* _Task to complete_:
Exact reproduction is required for all entries.

* _Extracted data_:
- Opening Delimiter -
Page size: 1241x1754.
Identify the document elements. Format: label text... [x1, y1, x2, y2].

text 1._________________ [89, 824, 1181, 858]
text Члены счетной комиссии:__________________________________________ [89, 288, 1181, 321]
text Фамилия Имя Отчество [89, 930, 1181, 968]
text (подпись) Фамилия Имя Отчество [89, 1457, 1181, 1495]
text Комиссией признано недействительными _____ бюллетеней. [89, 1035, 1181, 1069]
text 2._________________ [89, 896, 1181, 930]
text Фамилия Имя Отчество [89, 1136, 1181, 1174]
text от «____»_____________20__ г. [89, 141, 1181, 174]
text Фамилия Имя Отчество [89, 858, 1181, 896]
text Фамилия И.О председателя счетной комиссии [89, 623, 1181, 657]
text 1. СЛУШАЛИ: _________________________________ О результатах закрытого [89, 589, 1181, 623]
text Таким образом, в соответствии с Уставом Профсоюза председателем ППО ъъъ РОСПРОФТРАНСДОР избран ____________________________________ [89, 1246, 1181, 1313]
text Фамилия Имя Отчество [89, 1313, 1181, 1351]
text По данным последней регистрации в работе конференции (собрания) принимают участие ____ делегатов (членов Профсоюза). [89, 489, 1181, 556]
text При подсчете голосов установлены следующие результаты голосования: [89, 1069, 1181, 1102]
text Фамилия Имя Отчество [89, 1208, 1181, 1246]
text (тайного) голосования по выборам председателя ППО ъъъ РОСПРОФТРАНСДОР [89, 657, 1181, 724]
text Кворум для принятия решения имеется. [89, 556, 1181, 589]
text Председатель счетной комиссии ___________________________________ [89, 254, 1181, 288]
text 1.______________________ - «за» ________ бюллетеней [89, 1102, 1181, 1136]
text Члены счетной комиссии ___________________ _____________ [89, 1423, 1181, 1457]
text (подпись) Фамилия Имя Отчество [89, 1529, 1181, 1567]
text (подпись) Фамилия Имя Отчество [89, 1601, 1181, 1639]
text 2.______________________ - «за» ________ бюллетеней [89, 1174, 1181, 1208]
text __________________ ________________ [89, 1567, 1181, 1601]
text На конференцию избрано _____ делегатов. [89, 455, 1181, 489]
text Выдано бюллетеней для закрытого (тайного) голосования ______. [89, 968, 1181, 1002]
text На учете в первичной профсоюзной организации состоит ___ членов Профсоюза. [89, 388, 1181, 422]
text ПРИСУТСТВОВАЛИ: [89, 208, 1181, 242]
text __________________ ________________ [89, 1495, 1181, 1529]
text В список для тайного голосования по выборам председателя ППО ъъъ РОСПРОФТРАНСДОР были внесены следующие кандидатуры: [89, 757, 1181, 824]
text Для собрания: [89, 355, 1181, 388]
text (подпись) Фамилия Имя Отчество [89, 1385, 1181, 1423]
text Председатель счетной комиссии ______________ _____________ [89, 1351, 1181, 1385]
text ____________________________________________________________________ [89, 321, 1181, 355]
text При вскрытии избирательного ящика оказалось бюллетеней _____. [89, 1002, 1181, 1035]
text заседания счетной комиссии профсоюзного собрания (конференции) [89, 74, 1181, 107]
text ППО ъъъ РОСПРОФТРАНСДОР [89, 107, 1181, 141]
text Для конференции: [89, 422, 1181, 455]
- Closing Delimiter -
* _Task response_:
Page size: 1241x1754.
Identify the document elements. Format: label text... [x1, y1, x2, y2].

text 1._________________ [89, 824, 1181, 858]
text Члены счетной комиссии:__________________________________________ [89, 288, 1181, 321]
text Фамилия Имя Отчество [89, 930, 1181, 968]
text (подпись) Фамилия Имя Отчество [89, 1457, 1181, 1495]
text Комиссией признано недействительными _____ бюллетеней. [89, 1035, 1181, 1069]
text 2._________________ [89, 896, 1181, 930]
text Фамилия Имя Отчество [89, 1136, 1181, 1174]
text от «____»_____________20__ г. [89, 141, 1181, 174]
text Фамилия Имя Отчество [89, 858, 1181, 896]
text Фамилия И.О председателя счетной комиссии [89, 623, 1181, 657]
text 1. СЛУШАЛИ: _________________________________ О результатах закрытого [89, 589, 1181, 623]
text Таким образом, в соответствии с Уставом Профсоюза председателем ППО ъъъ РОСПРОФТРАНСДОР избран ____________________________________ [89, 1246, 1181, 1313]
text Фамилия Имя Отчество [89, 1313, 1181, 1351]
text По данным последней регистрации в работе конференции (собрания) принимают участие ____ делегатов (членов Профсоюза). [89, 489, 1181, 556]
text При подсчете голосов установлены следующие результаты голосования: [89, 1069, 1181, 1102]
text Фамилия Имя Отчество [89, 1208, 1181, 1246]
text (тайного) голосования по выборам председателя ППО ъъъ РОСПРОФТРАНСДОР [89, 657, 1181, 724]
text Кворум для принятия решения имеется. [89, 556, 1181, 589]
text Председатель счетной комиссии ___________________________________ [89, 254, 1181, 288]
text 1.______________________ - «за» ________ бюллетеней [89, 1102, 1181, 1136]
text Члены счетной комиссии ___________________ _____________ [89, 1423, 1181, 1457]
text (подпись) Фамилия Имя Отчество [89, 1529, 1181, 1567]
text (подпись) Фамилия Имя Отчество [89, 1601, 1181, 1639]
text 2.______________________ - «за» ________ бюллетеней [89, 1174, 1181, 1208]
text __________________ ________________ [89, 1567, 1181, 1601]
text На конференцию избрано _____ делегатов. [89, 455, 1181, 489]
text Выдано бюллетеней для закрытого (тайного) голосования ______. [89, 968, 1181, 1002]
text На учете в первичной профсоюзной организации состоит ___ членов Профсоюза. [89, 388, 1181, 422]
text ПРИСУТСТВОВАЛИ: [89, 208, 1181, 242]
text __________________ ________________ [89, 1495, 1181, 1529]
text В список для тайного голосования по выборам председателя ППО ъъъ РОСПРОФТРАНСДОР были внесены следующие кандидатуры: [89, 757, 1181, 824]
text Для собрания: [89, 355, 1181, 388]
text (подпись) Фамилия Имя Отчество [89, 1385, 1181, 1423]
text Председатель счетной комиссии ______________ _____________ [89, 1351, 1181, 1385]
text ____________________________________________________________________ [89, 321, 1181, 355]
text При вскрытии избирательного ящика оказалось бюллетеней _____. [89, 1002, 1181, 1035]
text заседания счетной комиссии профсоюзного собрания (конференции) [89, 74, 1181, 107]
text ППО ъъъ РОСПРОФТРАНСДОР [89, 107, 1181, 141]
text Для конференции: [89, 422, 1181, 455]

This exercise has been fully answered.